I have a Windows 2008 Enterprise on RAID 10 running Active Directory, Hosted Exchange, and a web server on HyperV VMs. Do I need a virtual RAID for Exchange? If so, why?
Edit: thanks everyone for the answer. Very helpful!
I have a Windows 2008 Enterprise on RAID 10 running Active Directory, Hosted Exchange, and a web server on HyperV VMs. Do I need a virtual RAID for Exchange? If so, why?
Edit: thanks everyone for the answer. Very helpful!
Generally no, this is not a good thing to do.
Let your underlying storage do the RAID and don't add software RAID unless you have a compelling edge case, and even then you probably should reconsider your design. It will increase overhead, decrease performance, and not add a whole lot of benefit.
Software RAID has its place. That place isn't on top of hardware RAID.
Software RAID is really intended for use when you have multiple physical disks without an accompanying RAID capable HDD controller. If you have hardware RAID then I'm hard pressed to see where software RAID in addition to hardware RAID provides any benefit. To the contrary, software RAID on top of hardware RAID probably induces a performance hit on the disk subsystem.
There may be some edge cases where software RAID on top of hardware RAID provides some benefit, but I can't think of any at the moment.

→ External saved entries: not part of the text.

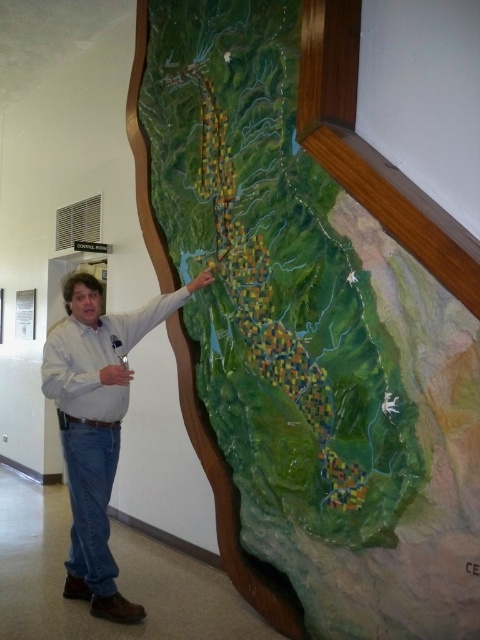
You are observing a man pointing at a map. According to the scene, where is the green textured map at center in relation to the denim jeans at center?

The green textured map at center is to the right of denim jeans at center.

You are observing a man standing in a room. He is pointing at the green textured map at center while wearing denim jeans at center. Is the map positioned higher than his clothing?

The green textured map at center is above denim jeans at center, so yes, the map is positioned higher than his clothing.

You are a visitor in the room and want to know which object is taller between the green textured map at center and the denim jeans at center. Based on the scene, can you determine which one is taller?

The green textured map at center is much taller as denim jeans at center, so the map is taller than the denim jeans at center.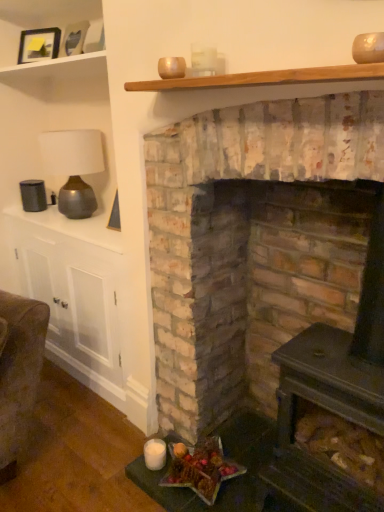
The width and height of the screenshot is (384, 512). Find the location of `free spot behind shiny metallic star at lower center`. free spot behind shiny metallic star at lower center is located at coordinates (213, 436).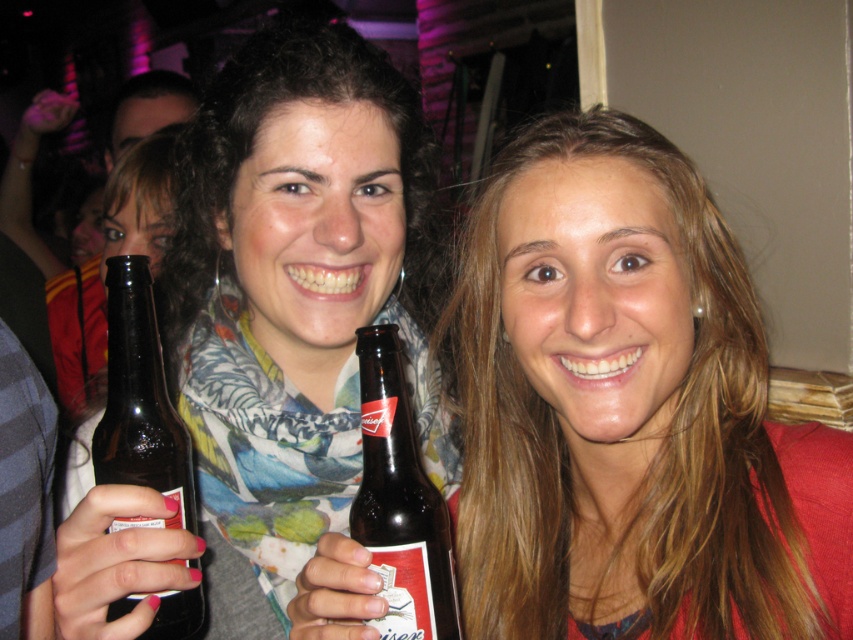
You are a bartender who needs to place two bottles on a shelf. The shelf has a space that is exactly 12 inches wide. You have the matte black bottle at left and the brown glass beer bottle at center. Can both bottles fit side by side in this space without overlapping?

The distance between the matte black bottle at left and brown glass beer bottle at center is 12.02 inches. Since the shelf space is exactly 12 inches wide, the bottles cannot fit side by side without overlapping because the required space is slightly larger than the available shelf width.

What are the coordinates of the matte brown bottle at center in the image?

The matte brown bottle at center is located at coordinates point [627,410].

You are taking a photo of two people at a party. The first person is holding a dark glass bottle with a red label and is at point (390,513). The second person is wearing a red garment and is at point (106,305). If you want to focus on the person closer to the camera, which point should you aim your camera at?

You should aim your camera at point (390,513) because it is closer to the camera than point (106,305).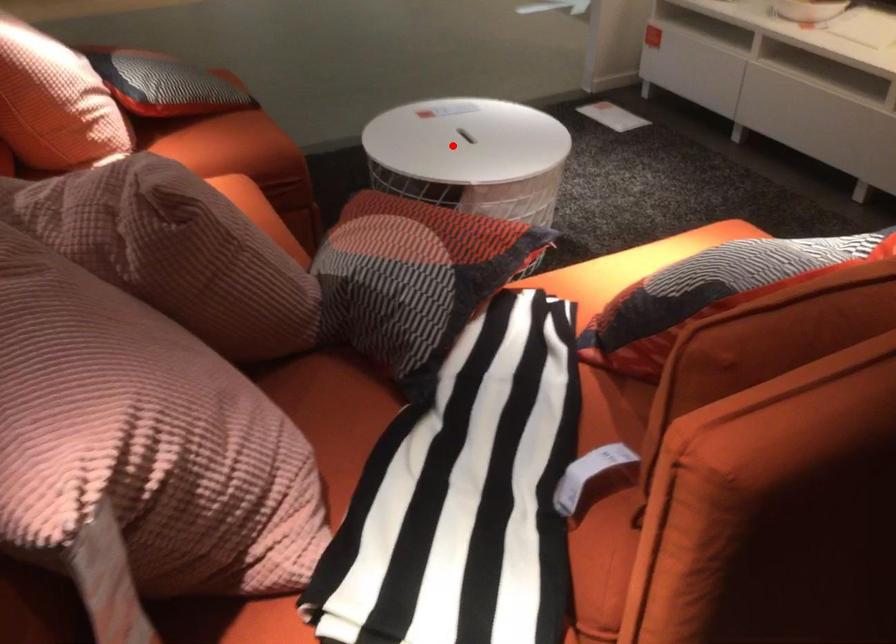
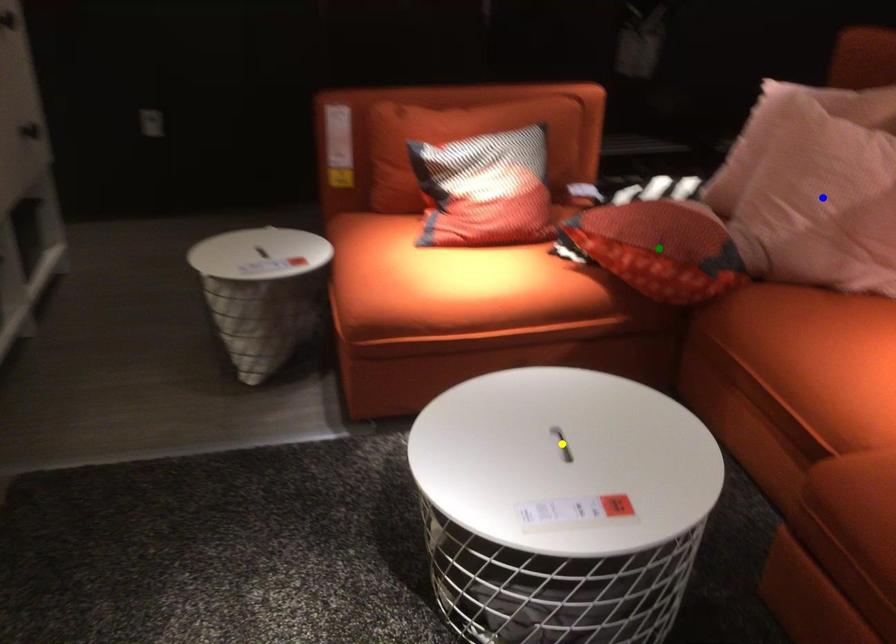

Furthermore, I'd be especially hard pressed to envision a scenario where using software RAID in a VM would provide any benefit... with or without underlying hardware RAID.
If you implement software RAID in your VM and the underlying non-RAID physical disk(s) fail, I'm hard pressed to see how the software RAID is helpful in this scenario.
Software RAID inside a VM is generally a bad idea:
Your VMs should behave as dumb as possible, which is even dumber than the default: disable the I/O scheduler, just write all data to the virtual disks as quickly as possible. Optimizing the head movements of a virtual disk with a fake geometry is not going to give good results, and this gives the "real" I/O scheduler a better chance to optimize the entire system.
Ideally, use a hardware RAID solution, not because hardware RAID cards are better (they aren't), but because they have battery backed up drive caches, which allows transactions on journaled filesystems to go through as soon as the journal entry has been transferred to the controller, rather than written to disk. This gives a significant speed boost.
The purpose of a RAID is to manage your storage hardware. Your host system should certainly use some form of redundant storage, be it local RAID10, or RAID 5/6/Z on a SAN, etc. Since a VM doesn't store its data on actual hardware, you're wasting resources if you spend CPU doubling up storage onto things that are only going to do the same thing over again.
Of course, everything depends on what you're trying to achieve. If you're an OS developer and need to test RAID software in your kernel, then RAID in your VM is probably a good thing. :)
But for most folks, it's a better idea to keep your VMs as small and lean as possible. Remove unnecessary software (or even better, don't install it in the first place), use sparse filesystems for storage, and always make sure your HOST system has a spare drive handy in case one fails. (You're building RAID10. You don't need four disks. You need five, at least.)